How does comparative negligence apply to motorcycle accidents?

On Behalf of | Aug 14, 2019 | Motorcycle Accidents

Motorcycle fatalities in or nation take place 27 times more frequently than deaths in crashes involving other types of vehicles. This is significant, as the pleasant summer weather in Cincinnati generally means there will be more motorcyclists on the road, and thus, a greater potential for motorcycle accidents.

According to the Highway Patrol, motorcyclists report having to “dodge cars” when motorists are not paying attention and do not know that the motorcyclist is near them. Motorists need to practice motorcycle awareness, and they must make complete stops at stop signs and traffic signals to ensure intersections are clear before proceeding. Motorists must also yield to a motorcyclist’s right of way when necessary and should not speed.

However, motorcyclists must also practice safe riding habits. They should never assume that other motorists know they are there and they should keep a safe distance between themselves and other vehicles on the road. Speeding should be avoided. Also, although it is not a legal requirement in Ohio, motorcyclists should wear a helmet when riding.

So, when it comes to motorcycle accidents, sometimes both the motorist and the motorcyclist have played a role in the crash. However, if a motorcyclist is partly at-fault for a collision, does this mean he or she cannot pursue compensation from the motorist who was also responsible for the crash?

It used to be the case that if a person was partially at-fault in a motor vehicle accident, they could not recover damages, even if their role in the crash was minor. However, Ohio now follows the law of “comparative negligence.” This means that a motorcyclist who was partially at-fault can receive compensation minus the percentage he or she was negligent, if the motorcyclist’s negligence was 50% or less than the negligence of the other party.

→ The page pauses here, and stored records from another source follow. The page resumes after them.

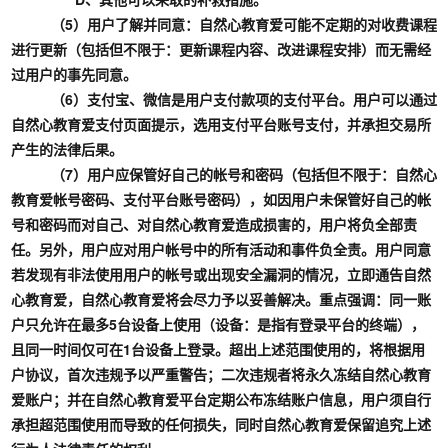
（5）用户了解并同意：自然心教育爱可能不定期的对收费课程
进行更新（包括但不限于：更新课程内容、改进课程安排）而无需经
过用户的事先同意。
（6）支付宝、微信是用户支付款项的支付平台。用户可以通过
自然心教育爱支付页面提示，选用支付平台账号支付，并承担交易所
产生的法律后果。
（7）用户应保管好自己的帐号和密码（包括但不限于：自然心
教育爱帐号密码、支付平台账号密码），如因用户未保管好自己的帐
号和密码而对自己、对自然心教育爱造成损害的，用户将负全部责
任。另外，用户应对用户帐号中的所有活动和事件负全责。用户同意
若发现有非法使用用户的帐号或出现安全漏洞的情况，立即通告自然
心教育爱，自然心教育爱将会尽力予以妥善解决。重点强调：同一账
户只允许在最多5台设备上使用（设备：是指有登录平台的终端），
且同一时间仅可在1台设备上登录。超出上述范围使用的，将根据用
户协议，首次违规予以严重警告；二次违规者将永久冻结自然心教育
爱账户；并在自然心教育爱平台定期公布冻结账户信息，用户须自行
承担超范围使用而导致的任何损失，同时自然心教育爱保留追究上述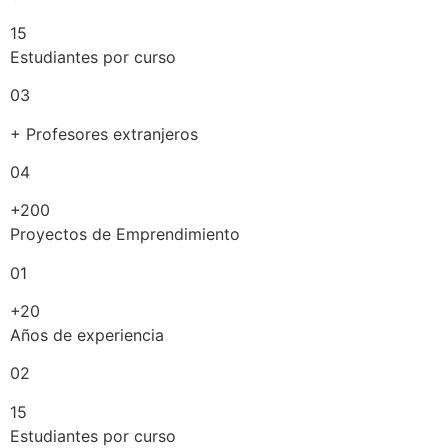
15
Estudiantes por curso
03
+ Profesores extranjeros
04
+200
Proyectos de Emprendimiento
01
+20
Años de experiencia
02
15
Estudiantes por curso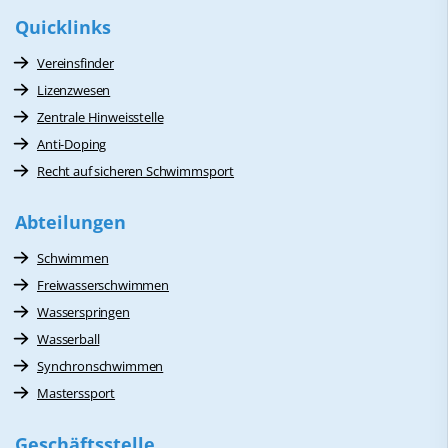
Quicklinks
Vereinsfinder
Lizenzwesen
Zentrale Hinweisstelle
Anti-Doping
Recht auf sicheren Schwimmsport
Abteilungen
Schwimmen
Freiwasserschwimmen
Wasserspringen
Wasserball
Synchronschwimmen
Masterssport
Geschäftsstelle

So, motorcyclists and motorists should do all they can this summer to avoid motorcycle accidents. And, if a motorcyclist wants to pursue a claim against the motorist, they may be able to do so under certain circumstances, if they were less negligent than the other party. Keep in mind the information in this post is not legal advice and cannot promise a specific result in any legal filing. Those who want to seek compensation following a motorcycle accident will want to bring the matter up to a professional for legal advice.